Yane Yanev (Яне Янев, born 22 April 1971) is a Bulgarian politician, leader of the center-right opposition party Order, Law and Justice (abbreviated as RZS) and a member of the Bulgarian National Assembly. Known as an "anti-corruption hawk" that has brought to light many political scandals, Yanev is one of the most famous political players to emerge in Bulgaria in the past decade.

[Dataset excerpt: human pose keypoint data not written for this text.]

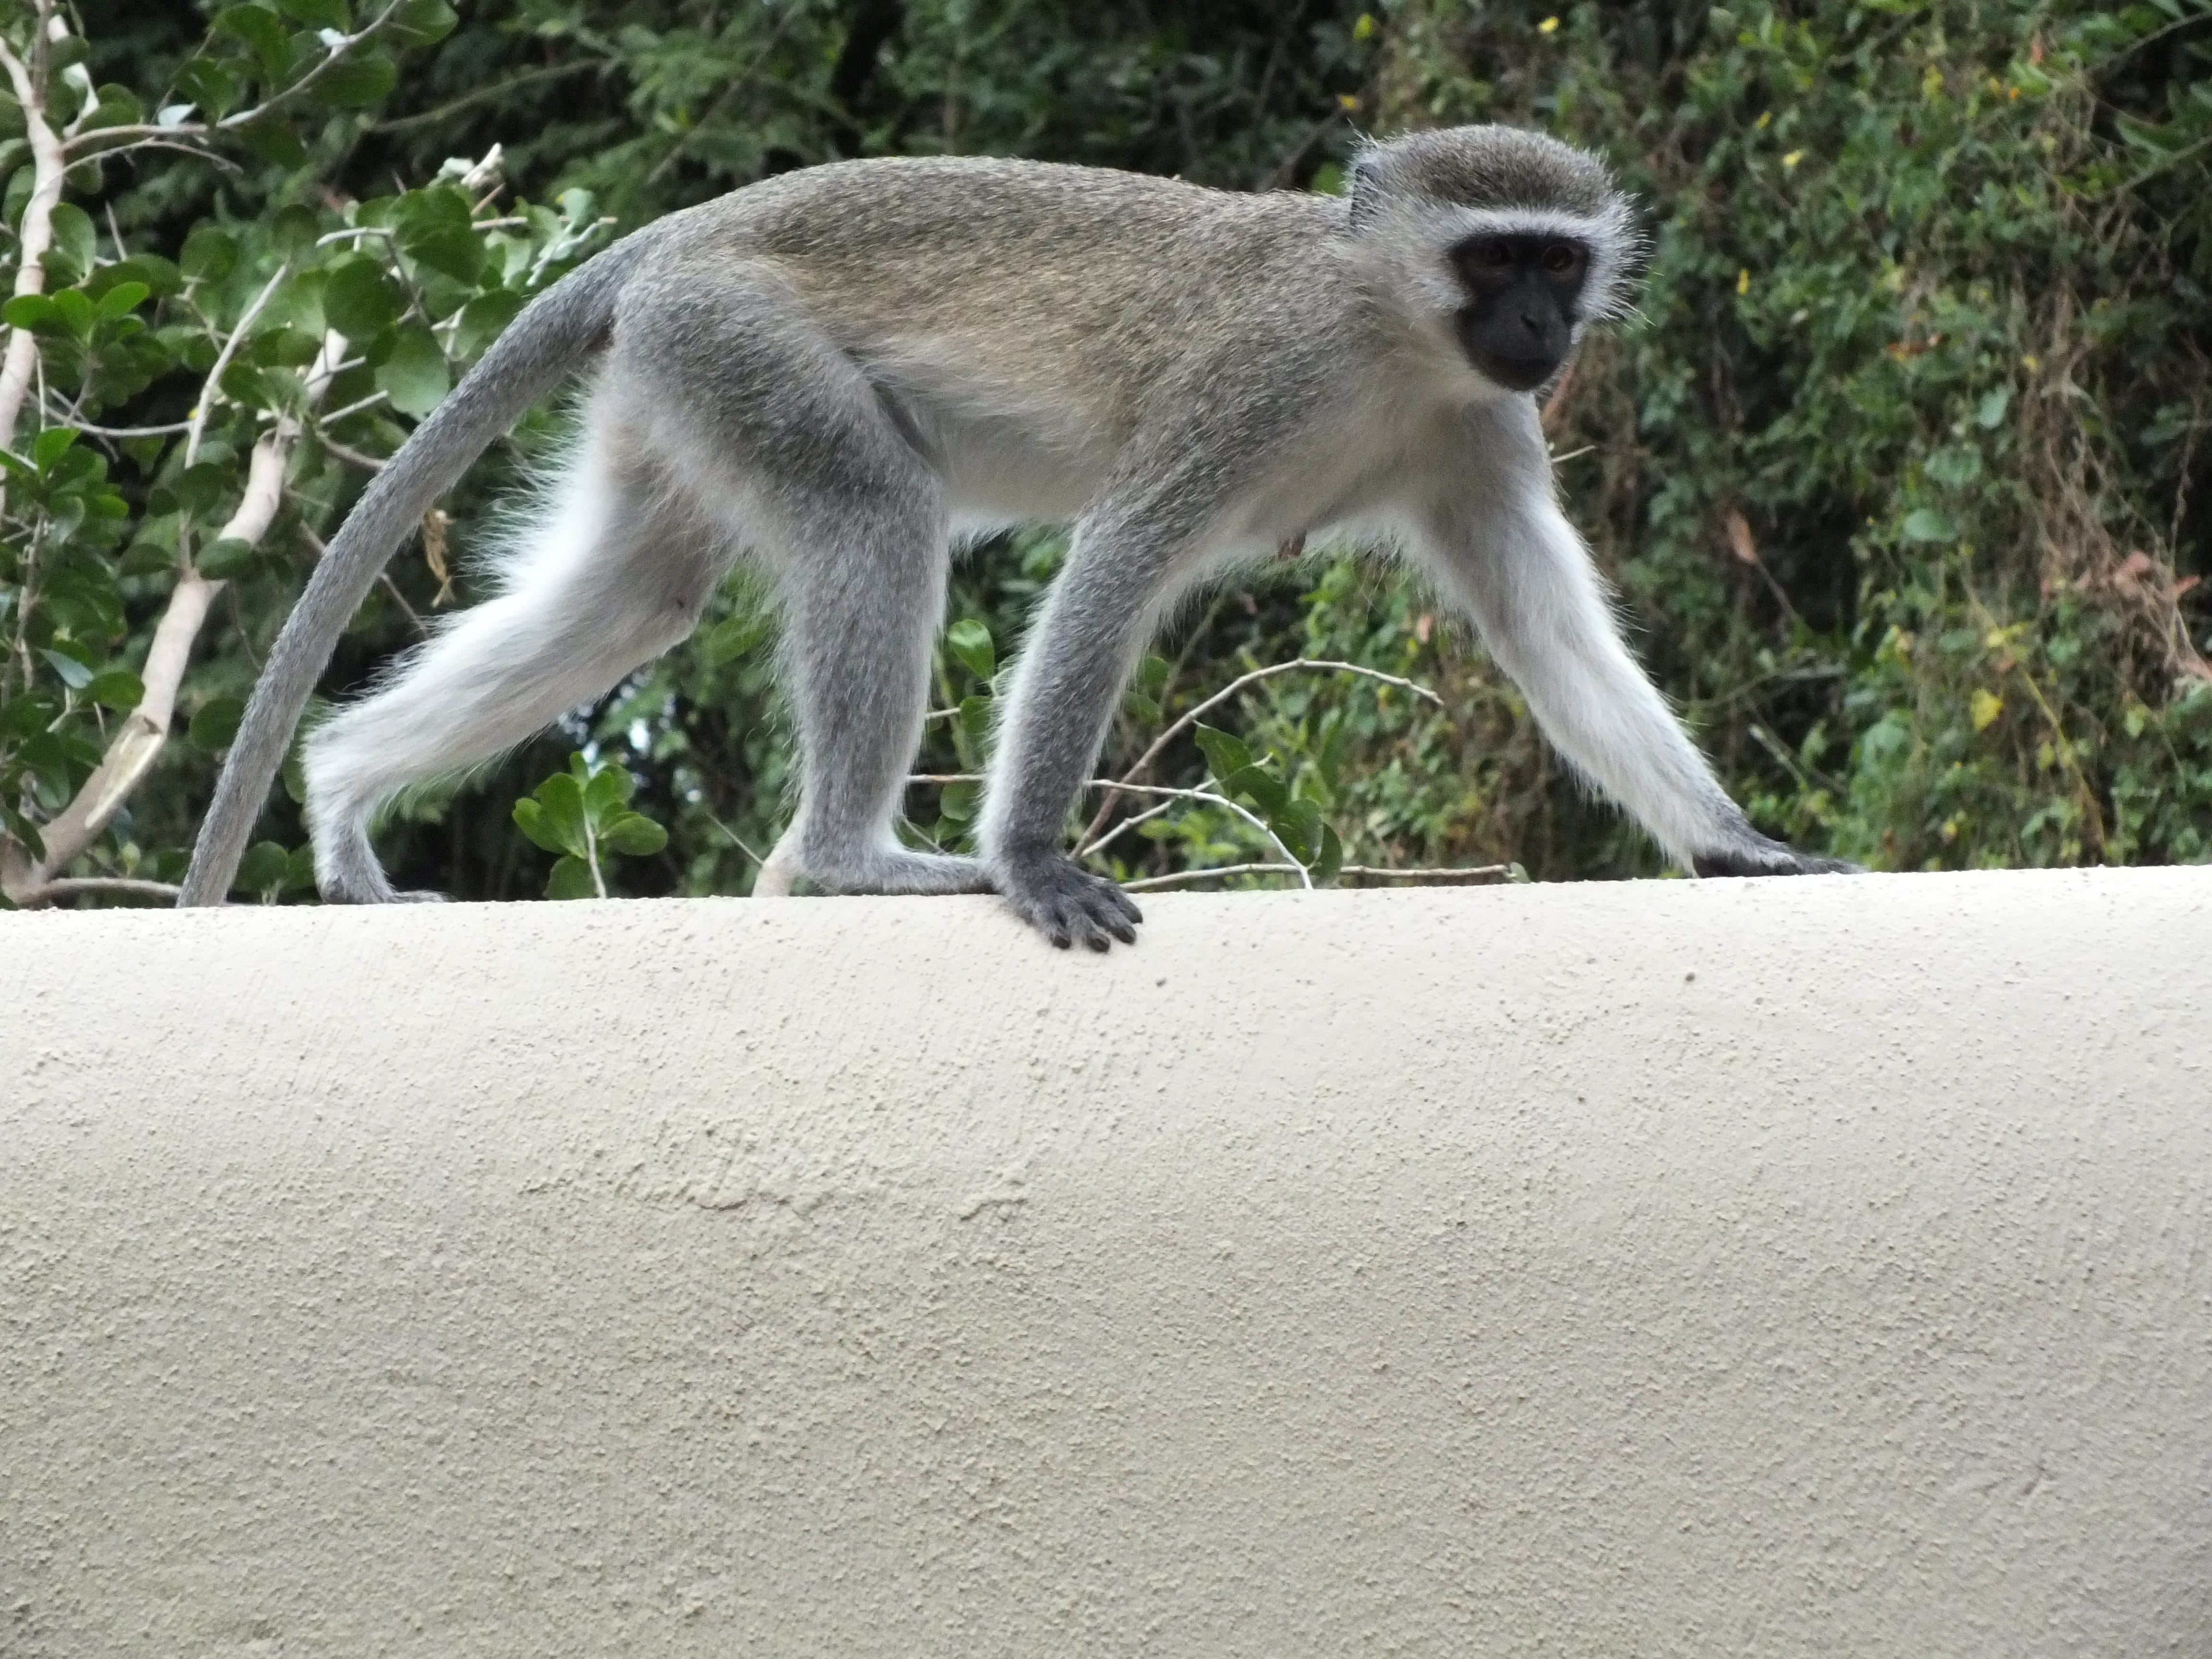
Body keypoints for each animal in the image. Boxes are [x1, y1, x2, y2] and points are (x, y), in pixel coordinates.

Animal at [180, 124, 1856, 944]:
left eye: (1557, 265)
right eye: (1494, 258)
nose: (1536, 330)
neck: (1393, 335)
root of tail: (690, 233)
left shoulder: (1483, 433)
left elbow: (1547, 629)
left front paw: (1735, 843)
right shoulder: (1257, 379)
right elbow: (1121, 562)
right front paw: (1037, 860)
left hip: (680, 374)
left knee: (634, 597)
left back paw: (341, 790)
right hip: (745, 343)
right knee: (873, 518)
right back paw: (853, 862)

His stated political mission is the adoption of a new constitution, to replace the one adopted in the early 1990s with the fall of the former communist regime. Yanev has stated that he believes only such a "far-reaching and radical change" will allow Bulgaria to end the period of transition from communism to a law-abiding, democratic society. Following repeated threats concerning his life and health a Bulgarian-Israeli team has assumed 24-hour security of the leader of RZS Yane Yanev, the press center of the party declared.

==Early life==
Yanev was born in Sandanski, a town in southwestern Bulgaria known for its agreeable climate and recreational resorts. He is son to Georgi Yanev and grandson to Yane Yanev (in whose honor he was named), both known as resistance figures to the communist regime. His grandfather served as mayor of the village Malak Tzalin for 11 years.
Yanev attended the local school in Sandanski and in 1990 entered the Agricultural University of Plovdiv, from which he matriculated with a degree in Agro-Engineering in 1994. He also pursued a master's degree in Economics and Management from the University of Plovdiv in 1992 to 1995.

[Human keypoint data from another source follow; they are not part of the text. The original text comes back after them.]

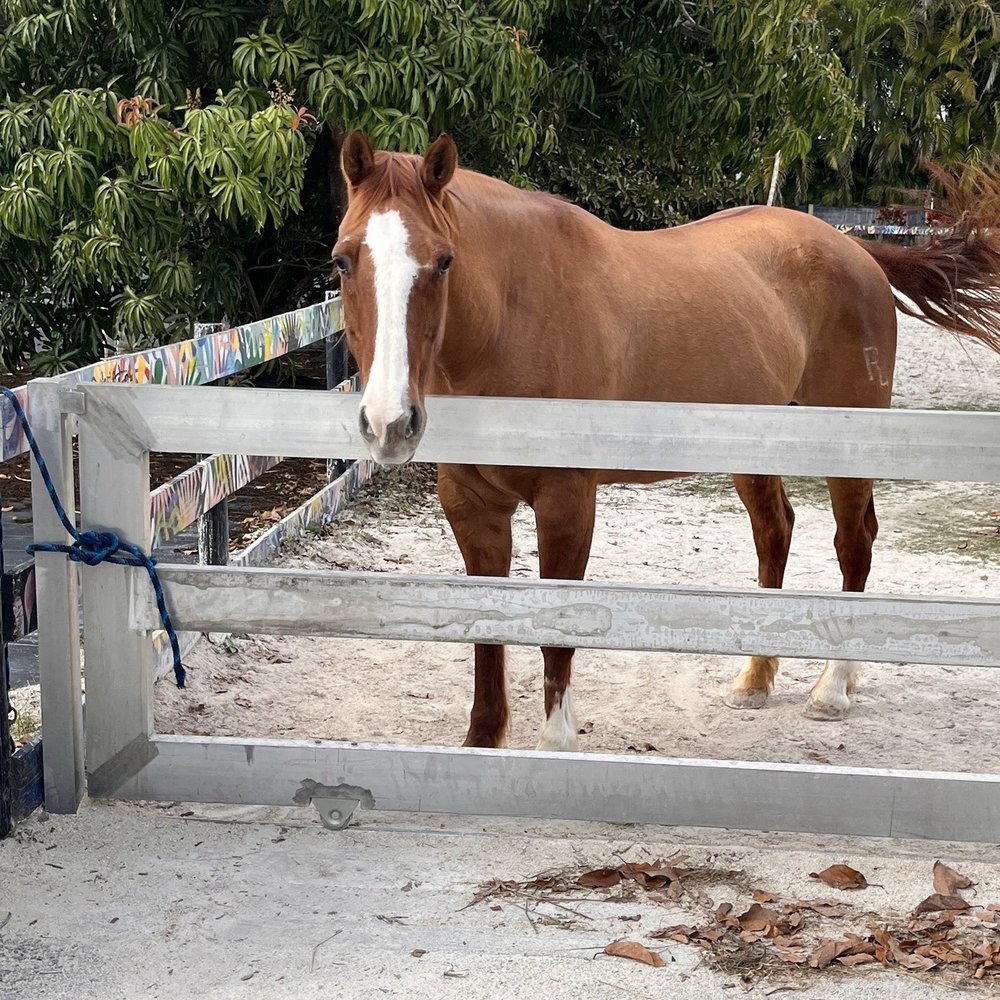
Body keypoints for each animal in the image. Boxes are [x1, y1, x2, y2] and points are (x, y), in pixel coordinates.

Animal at [332, 129, 1000, 751]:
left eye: (444, 261)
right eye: (342, 259)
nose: (389, 422)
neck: (511, 320)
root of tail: (855, 249)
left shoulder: (566, 503)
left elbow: (556, 628)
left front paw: (556, 742)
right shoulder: (472, 508)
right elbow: (486, 625)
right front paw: (483, 739)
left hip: (846, 449)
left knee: (854, 541)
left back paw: (833, 687)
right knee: (775, 531)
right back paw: (755, 679)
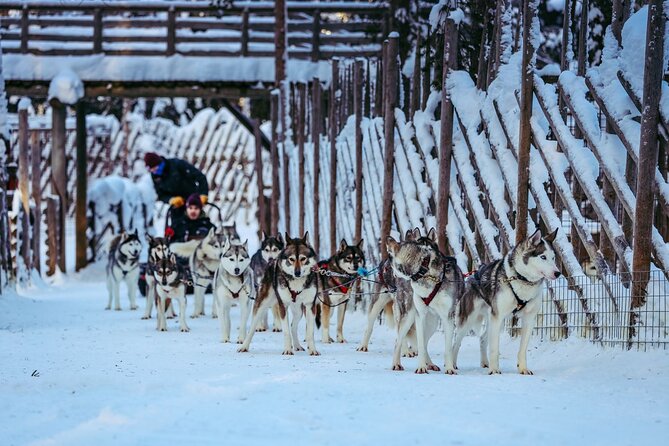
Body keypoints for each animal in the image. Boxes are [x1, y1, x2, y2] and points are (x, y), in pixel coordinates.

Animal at [386, 232, 464, 374]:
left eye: (400, 243)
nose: (388, 239)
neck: (425, 271)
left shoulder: (448, 317)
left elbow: (448, 348)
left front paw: (449, 368)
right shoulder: (420, 315)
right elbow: (421, 345)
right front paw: (421, 367)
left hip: (432, 323)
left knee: (424, 342)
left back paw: (430, 364)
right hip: (409, 317)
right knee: (399, 340)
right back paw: (396, 364)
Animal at [454, 228, 560, 374]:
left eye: (553, 257)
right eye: (543, 257)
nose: (558, 273)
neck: (522, 278)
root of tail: (472, 276)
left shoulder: (529, 319)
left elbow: (522, 349)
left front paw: (523, 369)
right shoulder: (497, 317)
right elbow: (494, 348)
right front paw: (494, 370)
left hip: (497, 321)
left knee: (483, 338)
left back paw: (485, 362)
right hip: (470, 320)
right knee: (456, 342)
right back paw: (452, 364)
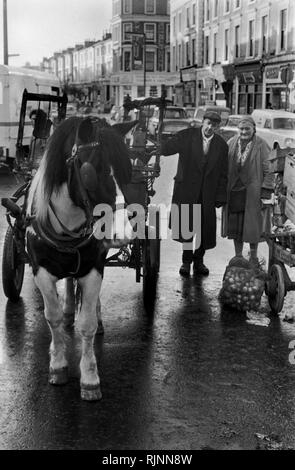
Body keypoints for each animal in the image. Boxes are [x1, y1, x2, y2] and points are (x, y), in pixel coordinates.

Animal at [25, 114, 134, 400]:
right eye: (92, 171)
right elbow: (51, 317)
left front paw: (90, 377)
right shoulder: (40, 271)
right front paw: (58, 364)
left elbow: (86, 325)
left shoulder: (93, 268)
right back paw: (68, 310)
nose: (123, 231)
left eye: (128, 171)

During his student days he was active in student politics and was a member of the Students National Organization (Independent).

==Political involvement==
Coming from a family long involved in agrarian politics, in his third year of university Yanev became a member of the National Alliance – Bulgarian Agricultural People's Union, and the chairman of its advisory board to the parliamentary group. He rose to prominence within the party and by the time Ivan Kostov became prime minister in 1997, he was a sought-after figure. After declining offers of positions in government, Yanev found himself in a hostile political environment that forced his resignation from politics.

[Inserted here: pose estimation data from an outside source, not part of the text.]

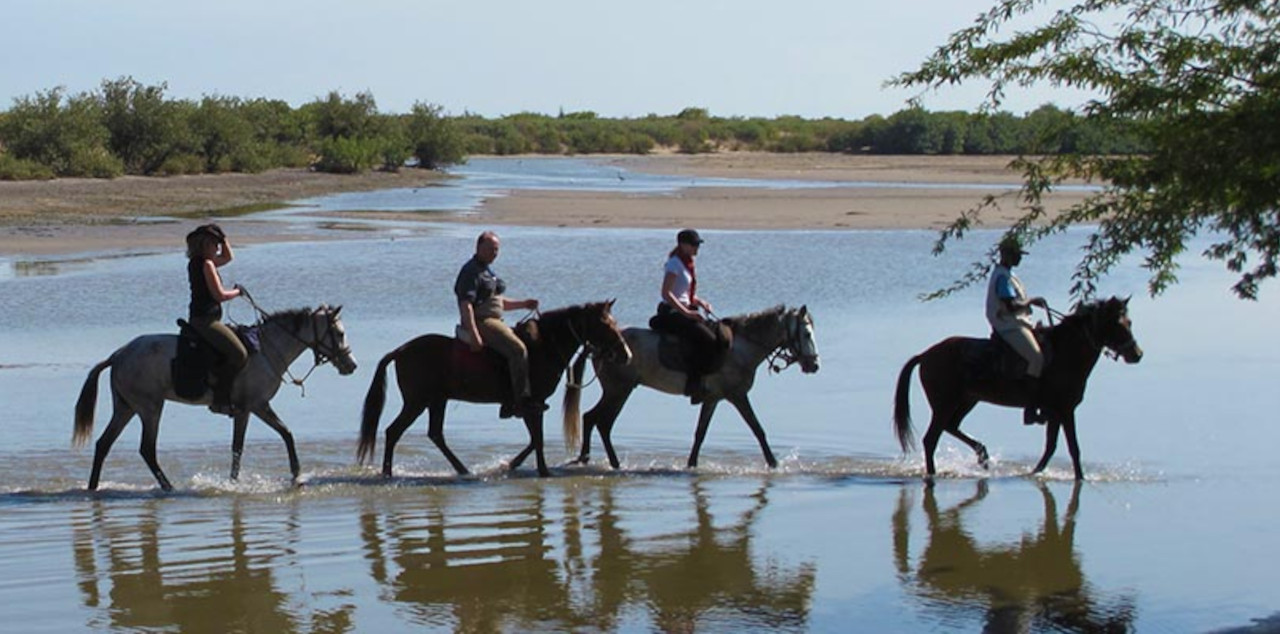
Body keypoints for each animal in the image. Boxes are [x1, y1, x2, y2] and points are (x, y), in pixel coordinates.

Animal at [73, 306, 358, 491]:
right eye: (340, 333)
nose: (351, 365)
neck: (266, 350)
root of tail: (119, 353)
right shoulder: (252, 407)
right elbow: (242, 446)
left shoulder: (256, 407)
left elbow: (282, 435)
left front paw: (294, 476)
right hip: (149, 408)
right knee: (146, 449)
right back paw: (169, 487)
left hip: (126, 408)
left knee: (103, 444)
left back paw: (93, 488)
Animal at [358, 300, 632, 476]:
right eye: (605, 325)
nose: (626, 354)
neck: (545, 346)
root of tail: (401, 350)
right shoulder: (532, 404)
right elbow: (538, 439)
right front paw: (542, 471)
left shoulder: (530, 406)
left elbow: (534, 440)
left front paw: (511, 464)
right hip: (417, 401)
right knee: (394, 431)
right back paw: (388, 473)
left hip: (437, 400)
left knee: (435, 434)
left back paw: (462, 470)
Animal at [568, 304, 819, 468]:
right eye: (807, 334)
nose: (814, 365)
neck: (740, 348)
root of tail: (597, 346)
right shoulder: (737, 395)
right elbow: (757, 428)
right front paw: (774, 463)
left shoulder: (712, 398)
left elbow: (700, 433)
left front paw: (691, 465)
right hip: (618, 390)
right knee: (599, 421)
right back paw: (608, 462)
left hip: (618, 390)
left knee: (594, 420)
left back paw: (591, 459)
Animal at [896, 297, 1146, 481]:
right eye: (1117, 324)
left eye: (1130, 322)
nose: (1137, 354)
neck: (1065, 353)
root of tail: (925, 355)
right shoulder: (1065, 410)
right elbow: (1073, 448)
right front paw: (1080, 477)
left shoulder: (1055, 412)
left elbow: (1051, 446)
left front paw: (1035, 472)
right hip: (944, 404)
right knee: (931, 439)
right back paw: (934, 473)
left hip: (967, 400)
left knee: (951, 427)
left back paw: (982, 455)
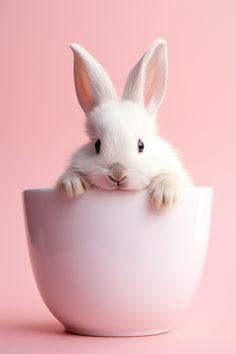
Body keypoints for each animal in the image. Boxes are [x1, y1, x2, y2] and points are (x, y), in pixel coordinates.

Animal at [57, 38, 192, 209]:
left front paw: (164, 195)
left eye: (141, 145)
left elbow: (169, 176)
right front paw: (73, 185)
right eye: (97, 145)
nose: (117, 173)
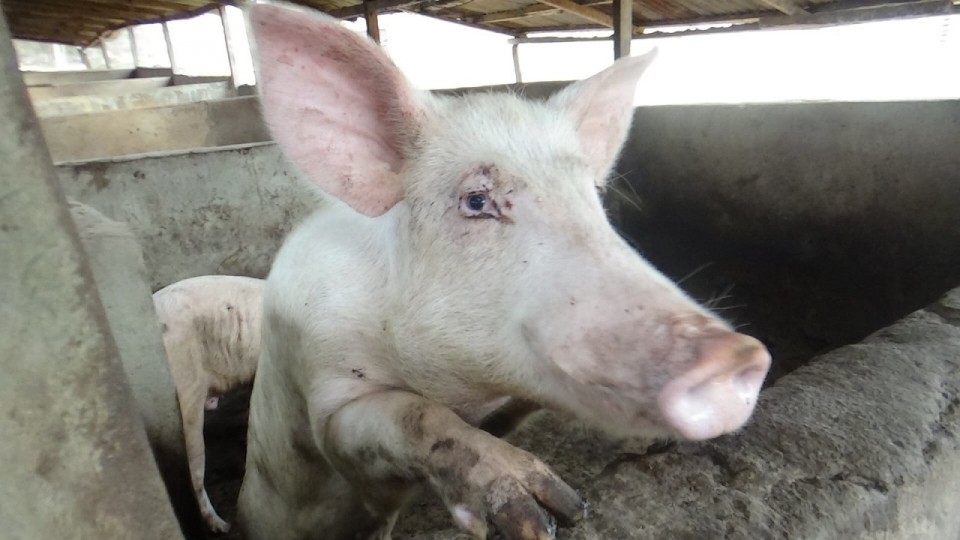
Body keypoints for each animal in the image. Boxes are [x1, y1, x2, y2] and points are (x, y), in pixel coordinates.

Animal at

He then worked as Chairman of the Board of Directors for the canned food and beverage company Kustendilski Plod.
In 2000 he returned to political involvement through the Agricultural People's Union and became the party chairman. He rose to national prominence in the early years of the decade by exposing to the public the fact the former King had abused his powers as Prime Minister (2001–2005) by privatizing state property that was formerly used by his family before the overthrow of the monarchy in 1946. Yanev also investigated abuses under the King's Minister of Finance Milen Velchev.
Yanev oversaw the transformation of the party in 2005 to Order, Law and Justice, maintaining the position of Secretary General in charge of overall organization, whilst the titular chairman position was given to former constitutional judge Georgi Markov. Following a failure to make significant electoral gains in the 2006 presidential elections, Markov resigned his position and Yanev unified the two posts under himself as chairman.

==Member of Parliament==
In June 2005 Yanev was elected as a member of the 40th National Assembly from the region of Blagoevgrad as part of the Union of Democratic Forces, and was a member of the committees on Agriculture and Forests, and Environment and Water.
In July 2009 Yanev retained his position in the 41st National Assembly. He is currently Chairman of the Bulgaria-Israel Friendship Committee. From July to December 2009, he also served as Chairperson of the Anti-Corruption, Conflict of Interests and Parliamentary Ethics Committee, a member of the Control Committee of the State Agency for National Security, and a member of the Advisory Board on National Security to the President of the Republic.

==Personal life==
Yanev announced his plans to be married by the end of 2010 during a live television interview on the popular talk show "Ivan & Andrei".